То же повторилось и в следующую прогулку, через неделю, и Таисия плакала, а Михаил Михайлович был почти груб и отвратителен со своими плоскими, бесчувственными щеками; и кончилось тем, что Таисия сама разрушила свои мечты, пригласила Елену Дмитриевну гулять с ними. Ужасно было гулять втроем, когда сердце полно любви и неудовлетворенной нежности, но самое ужасное для Таисии и даже неожиданное заключалось в том, что почтительный Михаил Михайлович всю дорогу вел под руку мать, а Таисия шла впереди — одна. Пыталась она, вся сотрясаясь от подавляемых слез, цепляться за левую руку Веревкина, но это было и неудобно, и некрасиво, и не соответствовало французскому языку, на котором все трое говорили.
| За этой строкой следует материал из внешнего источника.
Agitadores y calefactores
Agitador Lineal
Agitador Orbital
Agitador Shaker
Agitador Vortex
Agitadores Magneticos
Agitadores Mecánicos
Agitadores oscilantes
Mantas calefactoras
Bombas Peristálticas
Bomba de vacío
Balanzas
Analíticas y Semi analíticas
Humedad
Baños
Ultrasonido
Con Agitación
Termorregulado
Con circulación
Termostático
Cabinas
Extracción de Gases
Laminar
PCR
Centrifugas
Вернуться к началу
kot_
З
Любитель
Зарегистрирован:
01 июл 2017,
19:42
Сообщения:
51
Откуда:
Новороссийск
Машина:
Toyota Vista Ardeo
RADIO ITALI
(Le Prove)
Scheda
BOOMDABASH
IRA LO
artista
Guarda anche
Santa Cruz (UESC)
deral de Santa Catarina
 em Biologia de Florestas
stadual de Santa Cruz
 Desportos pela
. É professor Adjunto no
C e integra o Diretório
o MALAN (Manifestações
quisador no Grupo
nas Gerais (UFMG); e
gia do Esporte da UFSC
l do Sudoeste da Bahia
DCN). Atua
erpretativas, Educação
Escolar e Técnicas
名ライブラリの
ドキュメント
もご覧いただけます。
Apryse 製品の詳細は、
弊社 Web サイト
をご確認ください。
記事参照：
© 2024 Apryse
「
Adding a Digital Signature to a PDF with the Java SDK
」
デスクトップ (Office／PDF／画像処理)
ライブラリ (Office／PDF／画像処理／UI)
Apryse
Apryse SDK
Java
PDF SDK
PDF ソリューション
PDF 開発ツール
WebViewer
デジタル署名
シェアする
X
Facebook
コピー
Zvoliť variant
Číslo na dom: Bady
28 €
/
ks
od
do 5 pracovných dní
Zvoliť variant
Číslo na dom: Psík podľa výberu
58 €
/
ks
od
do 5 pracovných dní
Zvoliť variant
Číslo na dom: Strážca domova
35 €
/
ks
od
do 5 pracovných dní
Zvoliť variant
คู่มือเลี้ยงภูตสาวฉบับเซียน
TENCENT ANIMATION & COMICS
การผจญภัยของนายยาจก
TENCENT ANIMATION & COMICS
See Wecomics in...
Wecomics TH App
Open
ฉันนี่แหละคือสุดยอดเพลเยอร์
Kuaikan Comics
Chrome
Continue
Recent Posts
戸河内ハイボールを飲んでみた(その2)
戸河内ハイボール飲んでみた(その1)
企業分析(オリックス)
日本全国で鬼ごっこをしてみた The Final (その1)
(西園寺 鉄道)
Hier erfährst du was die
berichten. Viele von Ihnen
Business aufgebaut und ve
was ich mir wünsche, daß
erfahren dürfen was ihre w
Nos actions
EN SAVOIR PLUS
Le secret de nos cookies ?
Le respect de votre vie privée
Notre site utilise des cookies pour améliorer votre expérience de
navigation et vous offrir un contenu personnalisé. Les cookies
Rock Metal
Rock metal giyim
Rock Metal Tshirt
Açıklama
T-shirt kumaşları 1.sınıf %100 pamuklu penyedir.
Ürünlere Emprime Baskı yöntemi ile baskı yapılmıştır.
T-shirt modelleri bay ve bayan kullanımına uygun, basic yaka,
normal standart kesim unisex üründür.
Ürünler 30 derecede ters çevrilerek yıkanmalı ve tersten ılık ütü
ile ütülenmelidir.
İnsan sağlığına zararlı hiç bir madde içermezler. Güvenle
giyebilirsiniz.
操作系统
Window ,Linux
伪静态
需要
И в первые минуты этой неестественной прогулки Елена Дмитриевна, помня уроки дочери, замирала от страха, трудно дышала и старалась молчать, но искреннее поклонение Веревкина, шуршание песка под ногами и морские виды постепенно погрузили ее в сладкий и обманчивый туман. Ей смутно грезилось, что с нею идет, почтительно касаясь, сам полковник, или если не идет, то откуда-то сверху благословляет ее; и в нежном полузабытьи, на прекраснейшем французском языке, она что-то болтала, тихо смеялась куда-то внутрь уходящим смехом и рассказывала о Биаррице, где она уже была. На мгновение, при виде костлявой спины Таисии, становилось холодно и страшно, а потом опять сладкий туман и невнятные шепчущие грезы. Изредка, величественно и ласково, она поправляла Веревкина, все еще не могшего усвоить трудного прононса, и он каждый раз благодарил и, вызывая ее снисходительный смех, снова старательно повторял неудающееся слово.